The mortar carrier, with the excellent L16 81mm mortar packs more punch than one would expect of a medium mortar.  Compared to the American M106 107mm mortar, the L16 out ranges it whilst matching it in firepower and being a good deal cheaper; You pay less for 8 L16 than 6 M106!  As a smoke deployer alone, the FV432/L16 combo is well worth packing a 4 gun unit for.

The Swingfire provides a long range  anti-tank punch to an armoured squadron. The 120mm Chieftain doesn’t especially need help but the Swingfire is relatively cheap at 2pts a launcher and provides an AT23 punch out to 48″. The Swingfire also has Thermal Vision; a rare luxury in the 1985 British Army.  The FV432 low armour is a liability but one that can be mitigated by using its range to its best ability.  The “Swingfire” rule also provides a boost in survivability.

The Damage

At £30 for five at RRP, the FV-432 comes in about the middle of the price bracket (QRF at £5.50, Sktrex at £6.50 – both white metal), matching the resin ArmiesArmy version price before online discount is considered.  Whilst the level of detail most likely beats the two white metal offerings (insert normal bitching about photo quality here), it’ll be interesting to see how it compares versus the resin ArmiesArmy model.  With no great price differentiator, the argument for the plastic kit centres around the fact it packs in add-ons like commanders and (middling) decals – plus any detail advantages it may have (offset by the slightly compressed height!).

Sadly I don’t have an ArmiesArmy FV432 to compare and I’m loathe to trust a 3D rendering.  This may have to be answered at a later date in the comments section.


The FV432 is a good, detailed, kit that provides plenty of options but the missing height may put some off.  I imagine that it will easily be the most detailed 1:100 FV432 kit on the market but that does lose some lustre when a major dimension is off, even by a relatively small degree.

If you can get past that, then the kit has a lot going for it.

10 thoughts on “Battlefront 1:100 FV432 Review

  1. Another great IM article, thanks Lee. I’ve built my first 5 and like you, was worried about the way the tracks seem to be at angles at first, but I like how they look. What review is up next? When it’s payday, I’ll be ordering some infantry, Harriers and maybe some Abbots. Would be interested in your take on them, particularly as I’m new to BF stuff and they would be my first resin and metal kits from them.

    1. Cheers!

      Infantry next seeming as I have them sitting on the shelf. I think Tracked Rapier is due soon too.

      Annoyingly someone seems to have dropped the ball on MILAN stocking as the distributor has ran out with Brighton not getting any! It’s only the most important bit of a British infantry force!

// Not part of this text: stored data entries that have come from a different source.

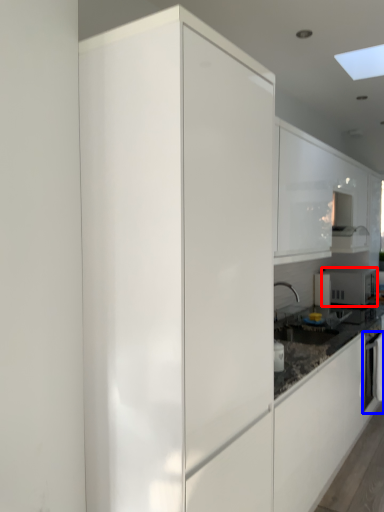
Question: Among these objects, which one is farthest to the camera, home appliance (highlighted by a red box) or oven (highlighted by a blue box)?

Choices:
 (A) home appliance
 (B) oven

Answer: (A)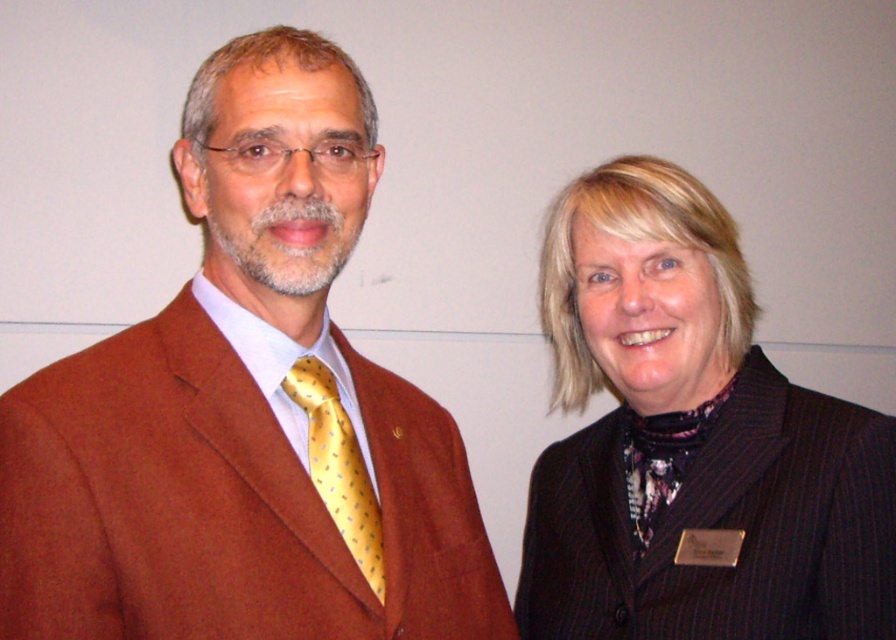
Question: Estimate the real-world distances between objects in this image. Which object is farther from the yellow dotted silk tie at left?

Choices:
 (A) black pinstripe blazer at right
 (B) brown woolen suit at left

Answer: (A)

Question: Which is farther from the brown woolen suit at left?

Choices:
 (A) yellow dotted silk tie at left
 (B) black pinstripe blazer at right

Answer: (B)

Question: Does black pinstripe blazer at right have a greater width compared to yellow dotted silk tie at left?

Choices:
 (A) no
 (B) yes

Answer: (B)

Question: In this image, where is brown woolen suit at left located relative to yellow dotted silk tie at left?

Choices:
 (A) above
 (B) below

Answer: (A)

Question: Which object appears closest to the camera in this image?

Choices:
 (A) brown woolen suit at left
 (B) yellow dotted silk tie at left

Answer: (A)

Question: Can you confirm if black pinstripe blazer at right is positioned to the left of yellow dotted silk tie at left?

Choices:
 (A) yes
 (B) no

Answer: (B)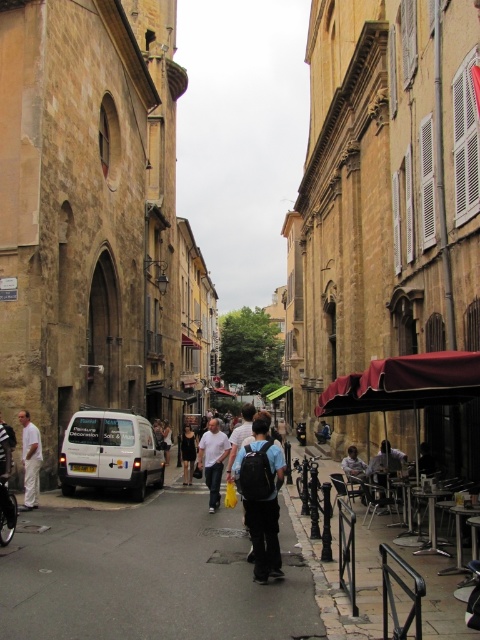
Question: Can you confirm if white cotton pants at lower left is positioned below dark blue jeans at center?

Choices:
 (A) no
 (B) yes

Answer: (B)

Question: Is matte black backpack at center closer to camera compared to dark blue jeans at center?

Choices:
 (A) yes
 (B) no

Answer: (A)

Question: Which of these objects is positioned farthest from the metallic silver table at lower right?

Choices:
 (A) dark blue jeans at center
 (B) white cotton pants at lower left

Answer: (B)

Question: Which object appears closest to the camera in this image?

Choices:
 (A) black dress at center
 (B) dark blue jeans at center
 (C) white cotton pants at lower left
 (D) white cotton shirt at center

Answer: (B)

Question: Can you confirm if gray asphalt pavement at center is positioned to the left of white matte van at center?

Choices:
 (A) no
 (B) yes

Answer: (A)

Question: Which of these objects is positioned closest to the matte black backpack at center?

Choices:
 (A) white matte van at center
 (B) black dress at center

Answer: (A)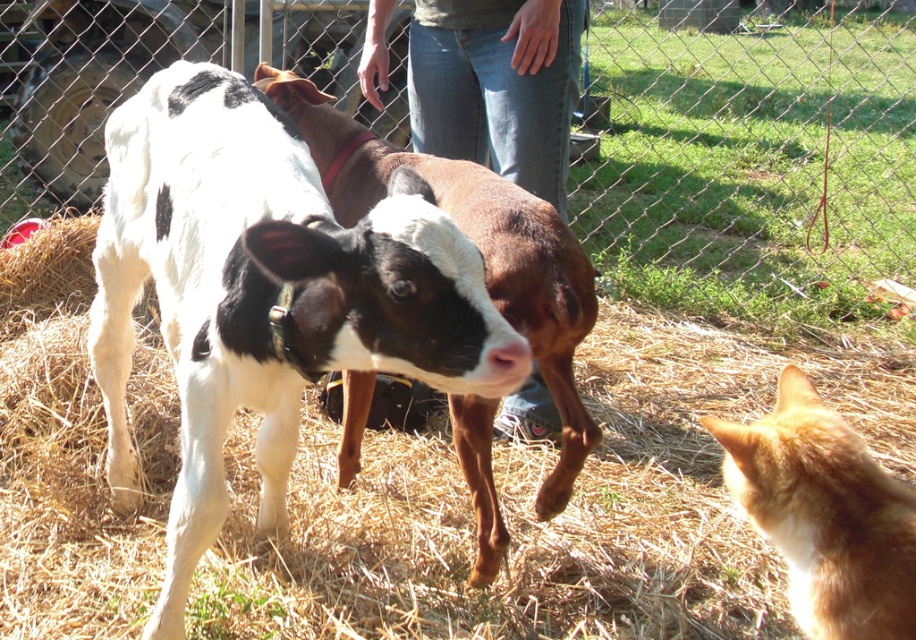
You are standing in the fenced area and want to throw a ball to a spot that is closer to the camera. Which of the two points, point (816, 28) or point (789, 490), should you aim for?

Point (816, 28) is further to the camera than point (789, 490), so you should aim for point (816, 28) to hit a spot closer to the camera.

You are a farmer checking the fence. You see the brown straw at center and the wire mesh fence at center. Which object is closer to the left side of the image?

The brown straw at center is closer to the left side of the image because it is positioned to the left of the wire mesh fence at center.

You are standing at the origin point of the image. You see two points marked in the scene. Which point is closer to you, point at coordinate point (795, 12) or point at coordinate point (458, 314)?

Point at coordinate point (458, 314) is closer to you because it is in front of point at coordinate point (795, 12).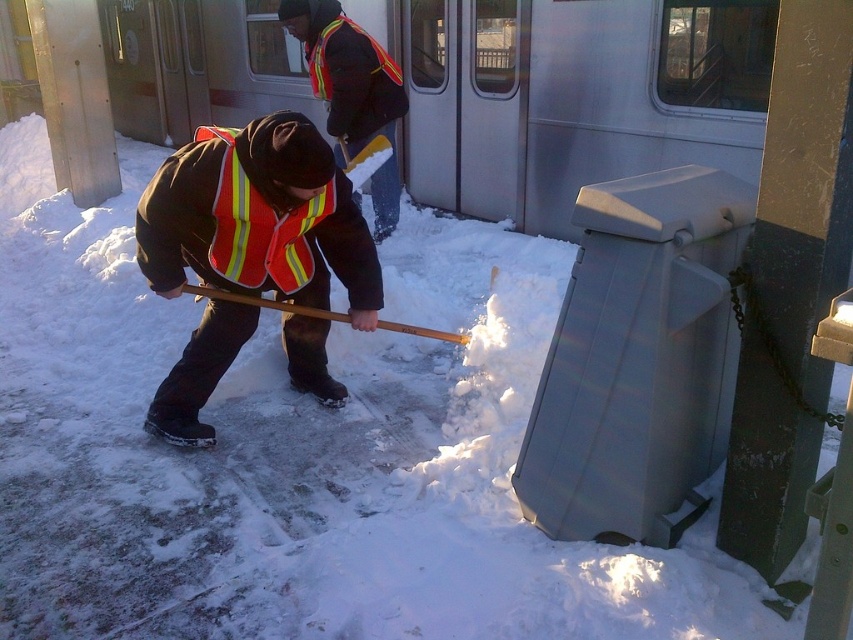
Can you confirm if reflective orange safety vest at center is positioned to the right of reflective fabric safety vest at center?

No, reflective orange safety vest at center is not to the right of reflective fabric safety vest at center.

Which is more to the right, reflective orange safety vest at center or reflective fabric safety vest at center?

reflective fabric safety vest at center

Measure the distance between reflective orange safety vest at center and camera.

reflective orange safety vest at center and camera are 2.48 meters apart.

Locate an element on the screen. reflective orange safety vest at center is located at coordinates (258, 218).

Can you confirm if reflective safety vest at center is wider than reflective fabric safety vest at center?

Indeed, reflective safety vest at center has a greater width compared to reflective fabric safety vest at center.

Is point (386, 166) farther from viewer compared to point (233, 272)?

Yes, point (386, 166) is behind point (233, 272).

Locate an element on the screen. This screenshot has height=640, width=853. reflective safety vest at center is located at coordinates (352, 92).

Between point (250, 148) and point (338, 116), which one is positioned behind?

The point (338, 116) is more distant.

Between point (198, 189) and point (300, 33), which one is positioned in front?

Point (198, 189)

Does point (254, 314) lie in front of point (361, 113)?

Yes, point (254, 314) is in front of point (361, 113).

You are a GUI agent. You are given a task and a screenshot of the screen. Output one action in this format:
    pyautogui.click(x=<x>, y=<y>)
    Task: Click on the reflective orange safety vest at center
    
    Given the screenshot: What is the action you would take?
    pyautogui.click(x=258, y=218)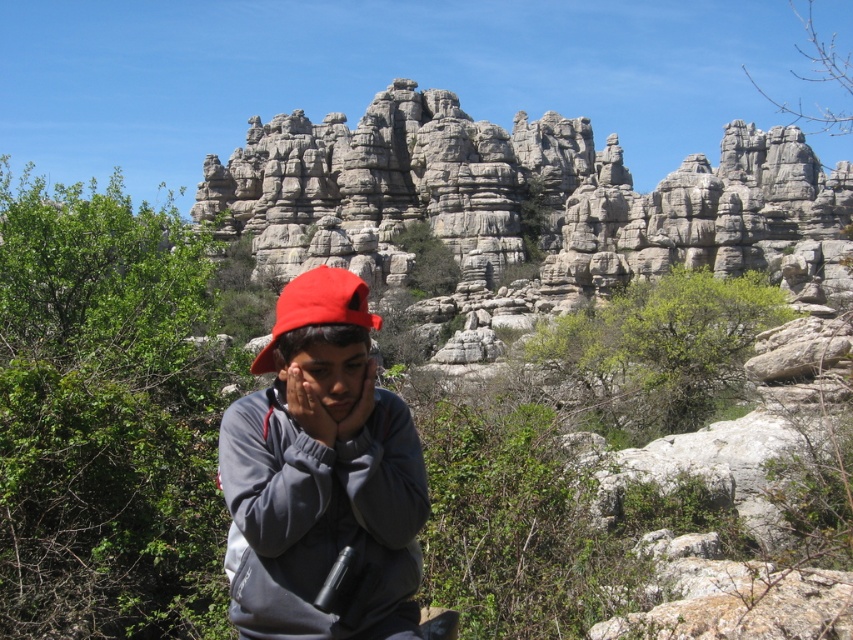
Is gray rocky cliff at center positioned in front of red fabric hat at center?

No, it is not.

Between gray rocky cliff at center and red fabric hat at center, which one has less height?

red fabric hat at center

The width and height of the screenshot is (853, 640). What do you see at coordinates (520, 202) in the screenshot?
I see `gray rocky cliff at center` at bounding box center [520, 202].

Identify the location of gray rocky cliff at center. This screenshot has height=640, width=853. click(520, 202).

What do you see at coordinates (321, 474) in the screenshot? I see `matte gray sweatshirt at center` at bounding box center [321, 474].

Is point (408, 483) farther from viewer compared to point (316, 298)?

No.

You are a GUI agent. You are given a task and a screenshot of the screen. Output one action in this format:
    pyautogui.click(x=<x>, y=<y>)
    Task: Click on the matte gray sweatshirt at center
    The image size is (853, 640).
    Given the screenshot: What is the action you would take?
    pyautogui.click(x=321, y=474)

Is gray rocky cliff at center closer to camera compared to matte gray sweatshirt at center?

No, gray rocky cliff at center is behind matte gray sweatshirt at center.

Can you confirm if gray rocky cliff at center is thinner than matte gray sweatshirt at center?

In fact, gray rocky cliff at center might be wider than matte gray sweatshirt at center.

What do you see at coordinates (520, 202) in the screenshot?
I see `gray rocky cliff at center` at bounding box center [520, 202].

At what (x,y) coordinates should I click in order to perform the action: click on gray rocky cliff at center. Please return your answer as a coordinate pair (x, y). The image size is (853, 640). Looking at the image, I should click on 520,202.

  2. I have built and painted five 432. They paint up well. The markings are frustrating with a lack of rear number plates even though the number plate is sculpted onto the rear door (the vertical rectangle in the middle of the door)!
    The infantry models are nice. I have a platoon painted including a Milan section. I look forward to your review.
    Overall yours is a great review. Thanks.

    1. Cheers! Lack of bridge markings and rear plates was very odd on the decals. Especially when the West German ones were so good.

  3. Great review as always, thanks!

    Re the height issue, whilst Smee certainly raised the issue first, it took several of us to get to the nub of the problem, since most sources, including all on the web, give the height to the top of the MG rather than true hull height. It was good old Terry Gander’s 1985 British Army encyclopaedia which gave the true hull height, so from there we worked out the model was 1.5mil too short…Close enought for government work!

    1. Indeed! I have rewordered that bit to spread the credit.

      I think how much of an issue it is will vary by person to person. I tend towards “close enough – it otherwise looks very good” but some – especially if they spend time in the back of one – do appear to struggle to get past it.

      Thanks for the feedback as always!

  4. I assumed that the “bullhorn structure” was a wire guide for when the wire guided missile swung.